■ **PASSAGE GIVEN**
====

How to implement/perform DFT on a segment in python?

How to implement/perform DFT on a segment in python? - python

I am trying to write a simple program in python that will calculate and display DFT output of 1 segment.
My signal is 3 seconds long, I want to calculate DFT for every 10ms long segment. Sampling rate is 44100. So one segment is 441 samples long.
Since I am in the phase of testing this and original program is much larger(speech recognition) here is an isolated part for testing purposes that unfortunately behaves odd. Either that or my lack of knowledge on the subject.
I read somewhere that DFT input should be rounded to power of 2 so I arranged my array to 512 instead 441. Is this true?
If I am sampling at a rate of 44100, at most I can reach frequency of 22050Hz and for sample of length 512(~441) at least 100Hz ?
If 2. is true, then I can have all frequencies between 100hz and 22050hz in that 10ms segments, but the length of segment is 512(441) samples only, output of fft returns array of 256(220) values, they cannot contain all 21950 frequencies in there, can they?
My first guess is that the values in output of fft should be multiplied by 100, since 10ms is 100th of a second. Is this good reasoning?
The following program for two given frequencies 1000 and 2000 returns two spikes on graph at positions 24 and 48 in the output array and ~2071 and ~4156 on the graph. Since ratio of numbers is okay (2000:1000 = 48:24) I wonder if I should ignore some starting part of the fft output?
import matplotlib.pyplot as plt
import numpy as np
t = np.arange(0, 1, 1/512.0) # We create 512 long array
# We calculate here two sinusoids together at 1000hz and 2000hz
y = np.sin(2*np.pi*1000*t) + np.sin(2*np.pi*2000*t)
n = len(y)
k = np.arange(n)
# Problematic part is around here, I am not quite sure what
# should be on the horizontal line
T = n/44100.0
frq = k/T
frq = frq[range(n/2)]
Y = fft(y)
Y = Y[range(n/2)]
# Convert from complex numbers to magnitudes
iY = []
for f in Y:
iY.append(np.sqrt(f.imag * f.imag + f.real * f.real))
plt.plot(frq, iY, 'r')
plt.xlabel('freq (HZ)')
plt.show()

I read somewhere that the DFT input should be rounded to power of 2 so I arranged my array to 512 instead 441. Is this true?

====

■ **GIVEN RECORDS**
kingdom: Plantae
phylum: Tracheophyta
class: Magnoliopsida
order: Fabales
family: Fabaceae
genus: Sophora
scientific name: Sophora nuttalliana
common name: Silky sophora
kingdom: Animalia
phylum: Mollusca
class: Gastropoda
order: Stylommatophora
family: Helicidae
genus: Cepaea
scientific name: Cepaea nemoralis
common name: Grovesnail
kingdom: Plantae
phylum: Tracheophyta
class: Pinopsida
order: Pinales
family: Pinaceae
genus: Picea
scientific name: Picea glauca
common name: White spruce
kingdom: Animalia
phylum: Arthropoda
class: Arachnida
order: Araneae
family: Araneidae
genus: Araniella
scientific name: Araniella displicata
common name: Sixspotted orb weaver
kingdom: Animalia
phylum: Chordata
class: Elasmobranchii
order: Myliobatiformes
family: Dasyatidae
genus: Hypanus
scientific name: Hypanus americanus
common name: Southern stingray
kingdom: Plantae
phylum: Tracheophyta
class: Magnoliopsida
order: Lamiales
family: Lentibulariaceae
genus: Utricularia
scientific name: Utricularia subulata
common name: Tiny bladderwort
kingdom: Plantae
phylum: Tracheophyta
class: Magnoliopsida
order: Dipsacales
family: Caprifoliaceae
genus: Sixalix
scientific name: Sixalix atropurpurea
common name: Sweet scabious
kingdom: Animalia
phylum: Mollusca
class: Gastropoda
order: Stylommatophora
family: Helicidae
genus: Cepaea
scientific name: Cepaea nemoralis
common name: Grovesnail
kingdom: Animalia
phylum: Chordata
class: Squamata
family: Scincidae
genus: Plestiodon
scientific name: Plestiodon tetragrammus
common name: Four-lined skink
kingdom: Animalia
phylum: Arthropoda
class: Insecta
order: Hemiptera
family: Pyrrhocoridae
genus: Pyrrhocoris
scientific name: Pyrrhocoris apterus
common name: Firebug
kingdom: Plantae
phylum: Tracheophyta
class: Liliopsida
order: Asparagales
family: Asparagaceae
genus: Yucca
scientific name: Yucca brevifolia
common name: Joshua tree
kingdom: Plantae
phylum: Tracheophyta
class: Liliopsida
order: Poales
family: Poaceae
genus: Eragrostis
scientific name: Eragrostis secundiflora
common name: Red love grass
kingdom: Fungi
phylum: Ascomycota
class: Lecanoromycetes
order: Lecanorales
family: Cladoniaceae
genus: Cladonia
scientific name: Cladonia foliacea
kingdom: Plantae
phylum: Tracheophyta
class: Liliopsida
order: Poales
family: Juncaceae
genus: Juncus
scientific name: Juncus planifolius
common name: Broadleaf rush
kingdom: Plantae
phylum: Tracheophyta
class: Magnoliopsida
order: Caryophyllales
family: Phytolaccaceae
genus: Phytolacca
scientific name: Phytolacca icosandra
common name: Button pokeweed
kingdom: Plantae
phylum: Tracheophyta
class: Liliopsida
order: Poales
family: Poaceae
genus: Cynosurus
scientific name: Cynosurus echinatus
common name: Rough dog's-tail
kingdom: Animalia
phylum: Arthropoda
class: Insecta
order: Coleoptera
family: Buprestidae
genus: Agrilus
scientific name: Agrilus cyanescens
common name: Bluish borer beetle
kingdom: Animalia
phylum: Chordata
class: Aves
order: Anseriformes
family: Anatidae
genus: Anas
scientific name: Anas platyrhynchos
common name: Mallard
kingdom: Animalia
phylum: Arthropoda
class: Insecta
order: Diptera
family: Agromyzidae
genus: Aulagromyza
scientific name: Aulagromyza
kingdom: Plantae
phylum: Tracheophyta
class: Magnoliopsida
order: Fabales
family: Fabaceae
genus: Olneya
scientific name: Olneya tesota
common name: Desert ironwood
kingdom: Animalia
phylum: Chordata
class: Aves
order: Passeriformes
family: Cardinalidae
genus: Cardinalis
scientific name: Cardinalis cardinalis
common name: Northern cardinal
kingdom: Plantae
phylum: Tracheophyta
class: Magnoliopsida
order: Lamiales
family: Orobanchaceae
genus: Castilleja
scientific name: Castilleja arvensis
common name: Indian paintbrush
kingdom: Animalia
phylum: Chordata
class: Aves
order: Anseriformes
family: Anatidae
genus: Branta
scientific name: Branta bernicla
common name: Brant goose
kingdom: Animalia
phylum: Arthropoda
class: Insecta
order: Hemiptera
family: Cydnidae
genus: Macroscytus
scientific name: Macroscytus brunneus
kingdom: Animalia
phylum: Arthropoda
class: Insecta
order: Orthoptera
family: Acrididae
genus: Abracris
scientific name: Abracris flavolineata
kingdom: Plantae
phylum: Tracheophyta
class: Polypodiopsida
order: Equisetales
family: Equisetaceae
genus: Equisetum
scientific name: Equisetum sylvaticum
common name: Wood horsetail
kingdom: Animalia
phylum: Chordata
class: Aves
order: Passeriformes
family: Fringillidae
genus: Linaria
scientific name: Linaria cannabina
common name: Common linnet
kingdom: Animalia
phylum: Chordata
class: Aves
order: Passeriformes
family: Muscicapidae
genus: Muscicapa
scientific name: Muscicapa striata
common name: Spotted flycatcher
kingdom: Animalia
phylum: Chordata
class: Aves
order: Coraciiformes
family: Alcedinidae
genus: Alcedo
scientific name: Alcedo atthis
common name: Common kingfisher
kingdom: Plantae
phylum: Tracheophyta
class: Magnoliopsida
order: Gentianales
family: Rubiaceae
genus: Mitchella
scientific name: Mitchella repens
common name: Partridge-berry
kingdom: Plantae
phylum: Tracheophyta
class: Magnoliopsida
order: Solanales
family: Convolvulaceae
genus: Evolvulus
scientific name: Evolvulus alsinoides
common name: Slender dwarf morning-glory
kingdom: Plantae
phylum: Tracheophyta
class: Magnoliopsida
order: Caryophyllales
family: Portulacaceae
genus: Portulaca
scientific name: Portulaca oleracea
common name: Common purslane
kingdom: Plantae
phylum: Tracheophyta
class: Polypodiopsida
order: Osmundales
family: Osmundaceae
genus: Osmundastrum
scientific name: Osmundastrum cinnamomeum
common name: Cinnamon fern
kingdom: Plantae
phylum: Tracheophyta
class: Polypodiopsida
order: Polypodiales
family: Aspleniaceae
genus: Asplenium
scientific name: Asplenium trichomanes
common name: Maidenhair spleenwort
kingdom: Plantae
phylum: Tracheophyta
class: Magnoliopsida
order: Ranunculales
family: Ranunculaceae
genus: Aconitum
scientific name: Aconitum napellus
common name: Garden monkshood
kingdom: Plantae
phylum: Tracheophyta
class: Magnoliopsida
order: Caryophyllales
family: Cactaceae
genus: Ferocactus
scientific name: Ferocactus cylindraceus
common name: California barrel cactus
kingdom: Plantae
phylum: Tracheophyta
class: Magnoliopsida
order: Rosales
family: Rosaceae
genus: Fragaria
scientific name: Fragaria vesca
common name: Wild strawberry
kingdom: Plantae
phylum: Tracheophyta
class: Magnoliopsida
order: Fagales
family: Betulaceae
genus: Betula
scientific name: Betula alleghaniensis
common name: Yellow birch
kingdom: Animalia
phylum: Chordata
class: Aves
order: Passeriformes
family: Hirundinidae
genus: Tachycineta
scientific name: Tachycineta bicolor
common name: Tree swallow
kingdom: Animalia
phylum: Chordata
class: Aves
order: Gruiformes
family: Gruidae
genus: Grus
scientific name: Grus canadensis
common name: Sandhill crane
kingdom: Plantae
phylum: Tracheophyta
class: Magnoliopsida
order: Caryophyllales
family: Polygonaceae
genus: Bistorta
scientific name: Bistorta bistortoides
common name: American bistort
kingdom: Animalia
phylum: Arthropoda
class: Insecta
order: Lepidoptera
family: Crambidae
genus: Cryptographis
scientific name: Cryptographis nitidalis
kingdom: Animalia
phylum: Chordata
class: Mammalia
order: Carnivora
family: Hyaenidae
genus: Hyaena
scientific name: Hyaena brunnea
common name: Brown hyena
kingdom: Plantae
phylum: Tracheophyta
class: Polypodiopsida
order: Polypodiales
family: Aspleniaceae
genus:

====

■ **OBJECTIVE A**
List each distinct numpy function that the code in the DFT forum question above calls with the np. prefix.
■ **OBJECTIVE B**
Proceed with the forum question about performing a DFT on a segment in Python, picking up right after its final sentence.

■ **EXERCISE RESULT A**
np.arange, np.sin, np.sqrt

■ **EXERCISE RESULT B**
The DFT is defined for all sizes. However, implementations of the DFT such as the FFT are generally much more efficient for sizes which can be factored in small primes. Some library implementations have limitations and do not support sizes other than powers of 2, but that isn't the case with numpy.
If I am sampling at a rate of 44100, at most I can reach frequency of 22050Hz and for sample of length 512(~441) at least 100Hz?
The highest frequency for even sized DFT will be 44100/2 = 22050Hz as you've correctly pointed out. Note that for odd sized DFT the highest frequency bin will correspond to a frequency slightly less than the Nyquist frequency. As for the minimum frequency, it will always be 0Hz. The next non-zero frequency will be 44100.0/N where N is the DFT length in samples (which gives 100Hz if you are using a DFT length of 441 samples and ~86Hz with a DFT length of 512 samples).
If 2) is true, then I can have all frequencies between 100Hz and 22050Hz in that 10ms segments, but the length of segment is 512(441) samples only, output of fft returns array of 256(220) values, they cannot contain all 21950 frequencies in there, can they?
First there aren't 21950 frequencies between 100Hz and 22050Hz since frequencies are continuous and not limited to integer frequencies. That said, you are correct in your realization that the output of the DFT will be limited to a much smaller set of frequencies. More specifically the DFT represents the frequency spectrum at discrete frequency step: 0, 44100/N, 2*44100/N, ...
My first guess is that the values in output of FFT should be multiplied by 100, since 10ms is 100th of a second. Is this good reasoning?
There is no need to multiply the FFT output by 100. But if you meant multiples of 100Hz with a DFT of length 441 and a sampling rate of 44100Hz, then your guess would be correct.
The following program for two given frequencies 1000 and 2000 returns two spikes on graph at positions 24 and 48 in the output array and ~2071 and ~4156 on the graph. Since ratio of numbers is okay (2000:1000 = 48:24) I wonder if I should ignore some starting part of the fft output?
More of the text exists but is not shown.